___ EXCERPTED TEXT
But I can imagine that in an ideal world, Alex would have me (or a more effective tutor) by his side during 100% of his problem solving time. This isn’t cheating; I’m not making his work easier by giving the answers away. I let him struggle, and when he’s stuck, I ask probing questions which might unblock progress. I can supply raw information where it’s needed. If I notice a misconception, I can ask a question which might create some revealing conversation. I’ll call attention to patterns or connections he might have missed.
It’s hard not to start wondering: could a large language model do some or all of this? I don’t think I’m doing anything terribly special, though I’m certainly drawing on my subject matter experience in both physics and education. A sufficiently good model could also help with the question of how to handle topics which don’t come with ready-made problem sets and discussion questions. There are now six zillion “AI tutor” startups in flight, but none I’ve seen have yet felt like they’re on the right track. I don’t have a clear sense of what my complaint is: too instructional, too interested in “right answers”, not interested enough in discussion and sense-making.
______
___ ROWS
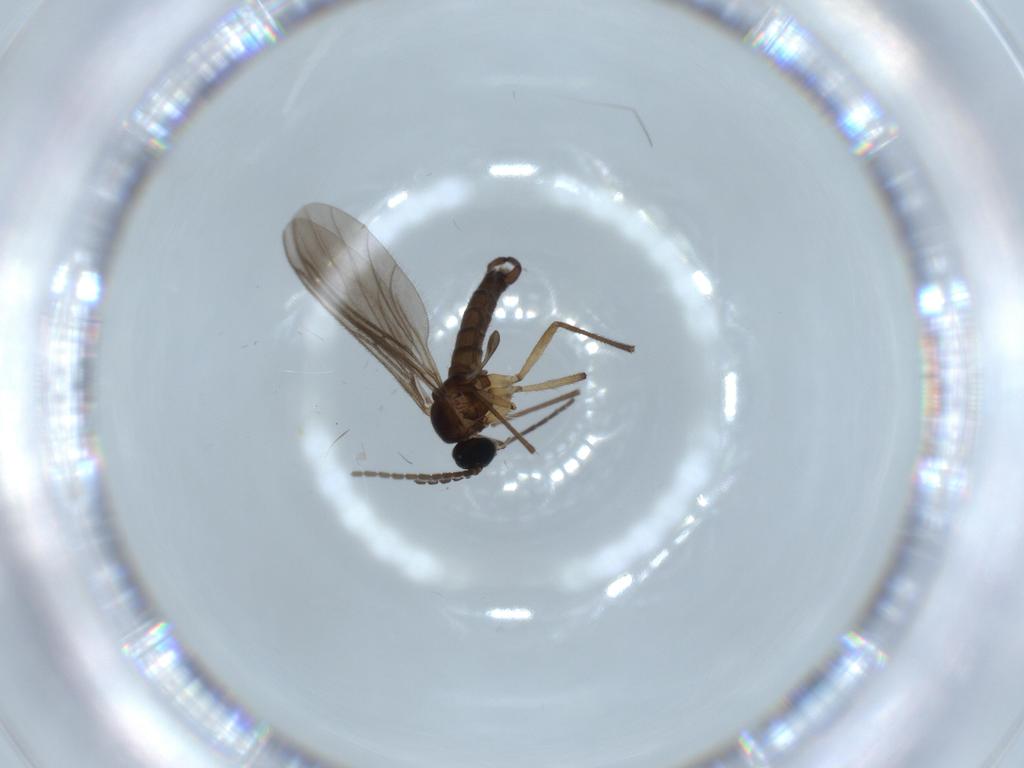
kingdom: Animalia
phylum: Arthropoda
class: Insecta
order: Diptera
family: Sciaridae
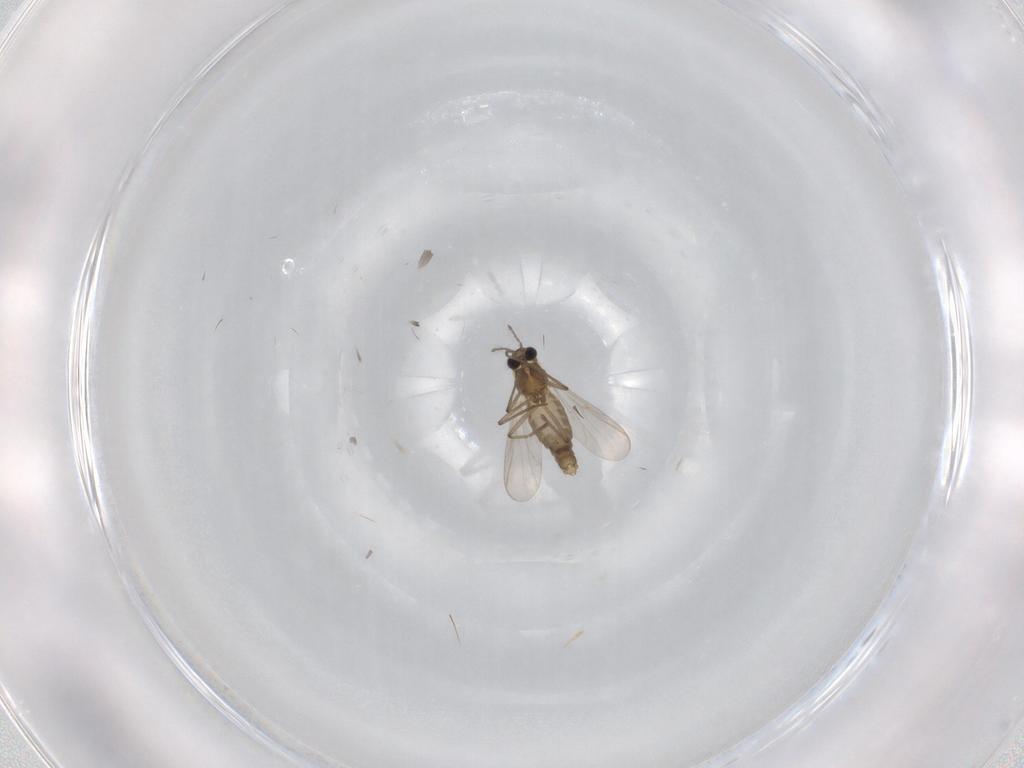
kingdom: Animalia
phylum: Arthropoda
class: Insecta
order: Diptera
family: Chironomidae
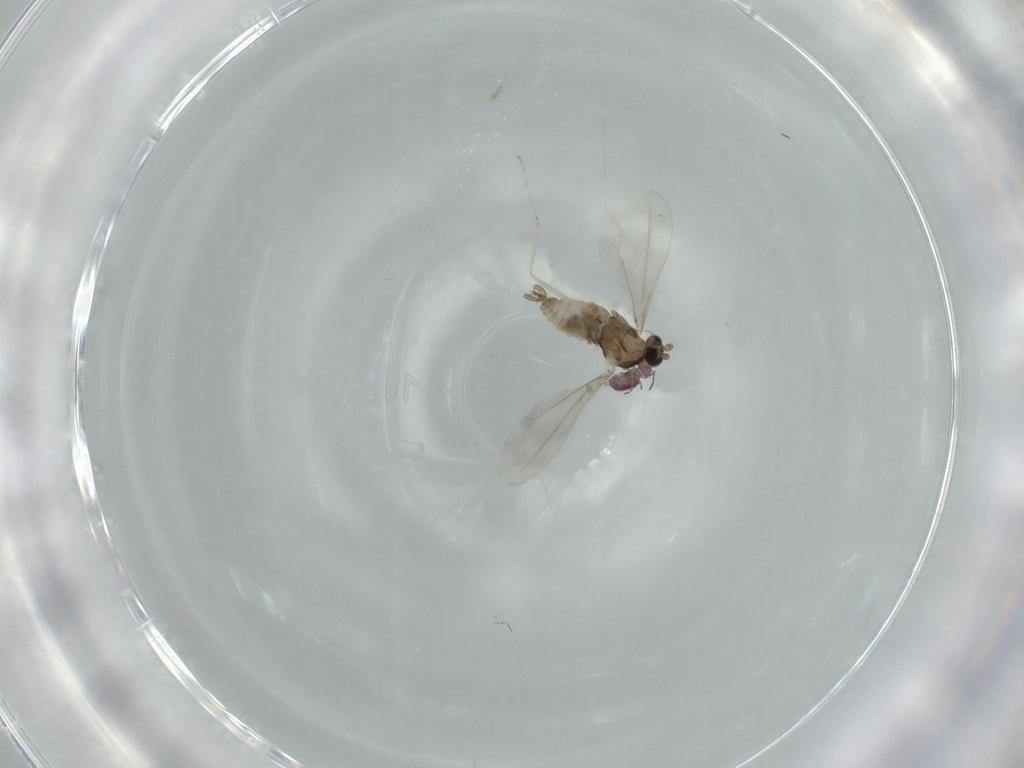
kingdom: Animalia
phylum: Arthropoda
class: Insecta
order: Diptera
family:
______
__PROBLEM A__
In the tutoring passage, which two fields does the writer draw on for subject matter experience?
__PROBLEM B__
Continue the tutoring passage from its final sentence.

__EXERCISE OUTPUT A__
Physics and education.

__EXERCISE OUTPUT B__
There is one element of our collaborative problem solving sessions which I’d guess these systems would have trouble providing: social energy. Alex is motivated and disciplined, but like all of us, his gumption ebbs and flows. On some days, it can be hard to muster the energy to pick up another chapter. But he’s observed that when we’re working together, it’s much easier to get and stay excited about the learning process. I’ve certainly had that experience when collaborating with others on… well, basically everything!
I’ll close by noting that while I’ve introduced a lot of problems in this essay, I’m thrilled about what I’m learning here. This feels like a basically ideal context for my research. Alex is highly motivated to deeply understand. There are strong pressures on that understanding. He’s struggling, so there’s real opportunity for augmentation. I’m getting an intimate view of his learning process, ample opportunity to intervene, and tight feedback loops on anything I try. It’s exhilarating! Now I just have to deliver.